(RECORDS SUPPLIED):
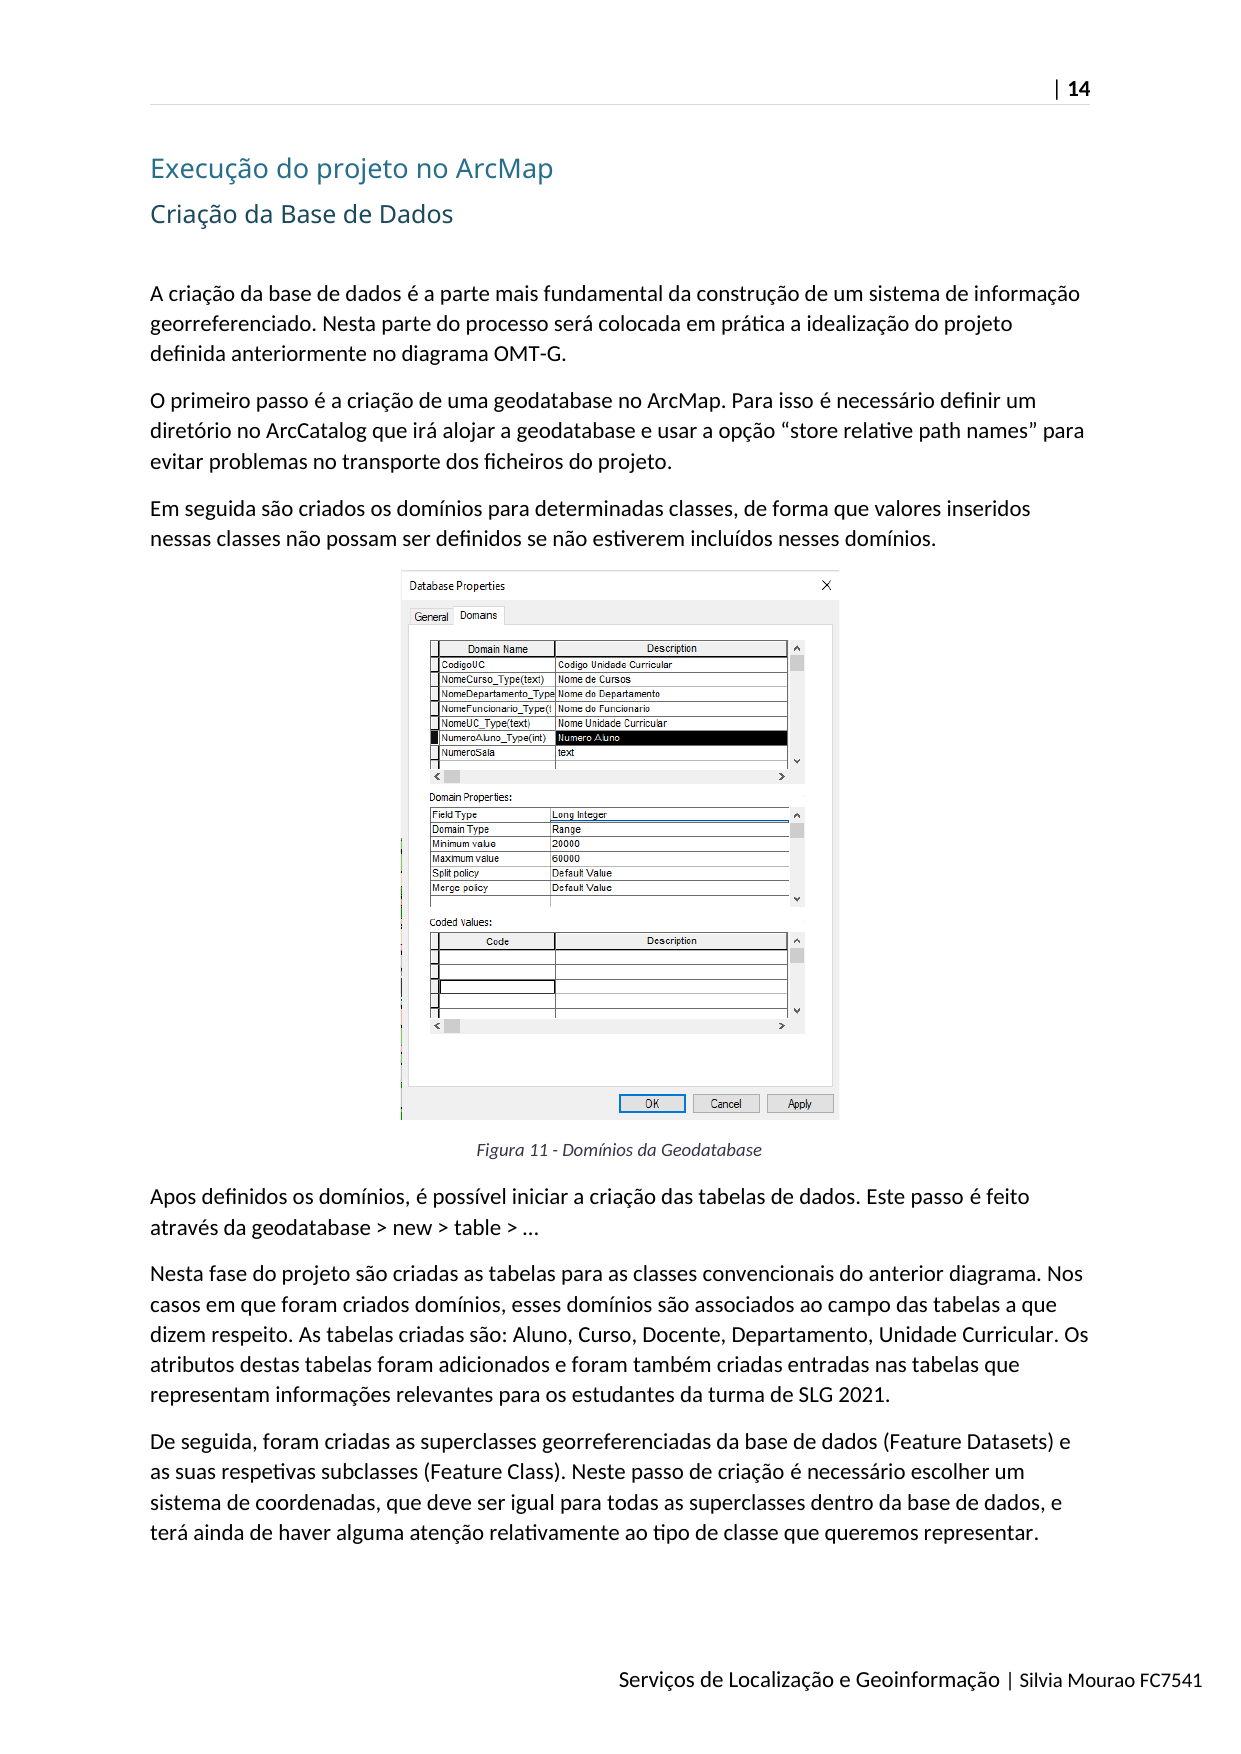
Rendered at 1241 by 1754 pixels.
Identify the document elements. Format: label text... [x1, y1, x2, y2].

text A criação da base de dados é a parte mais fundamental da construção de um sistema de informação georreferenciado. Nesta parte do processo será colocada em prática a idealização do projeto definida anteriormente no diagrama OMT-G. [150, 279, 1090, 367]
text Em seguida são criados os domínios para determinadas classes, de forma que valores inseridos nessas classes não possam ser definidos se não estiverem incluídos nesses domínios. [150, 494, 1090, 552]
text De seguida, foram criadas as superclasses georreferenciadas da base de dados (Feature Datasets) e as suas respetivas subclasses (Feature Class). Neste passo de criação é necessário escolher um sistema de coordenadas, que deve ser igual para todas as superclasses dentro da base de dados, e terá ainda de haver alguma atenção relativamente ao tipo de classe que queremos representar. [150, 1427, 1090, 1546]
text O primeiro passo é a criação de uma geodatabase no ArcMap. Para isso é necessário definir um diretório no ArcCatalog que irá alojar a geodatabase e usar a opção “store relative path names” para evitar problemas no transporte dos ficheiros do projeto. [150, 386, 1090, 475]
picture [400, 570, 840, 1120]
subtitle Criação da Base de Dados [150, 197, 1090, 231]
text Figura 11 - Domínios da Geodatabase [150, 1139, 1090, 1162]
subtitle Execução do projeto no ArcMap [150, 150, 1090, 187]
text Apos definidos os domínios, é possível iniciar a criação das tabelas de dados. Este passo é feito através da geodatabase > new > table > … [150, 1182, 1090, 1241]
text Nesta fase do projeto são criadas as tabelas para as classes convencionais do anterior diagrama. Nos casos em que foram criados domínios, esses domínios são associados ao campo das tabelas a que dizem respeito. As tabelas criadas são: Aluno, Curso, Docente, Departamento, Unidade Curricular. Os atributos destas tabelas foram adicionados e foram também criadas entradas nas tabelas que representam informações relevantes para os estudantes da turma de SLG 2021. [150, 1259, 1090, 1408]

(WORK INSTRUCTIONS): How many lines in the listing above contain "ArcMap"? Answer with the number alone.

(TASK RESULT): 2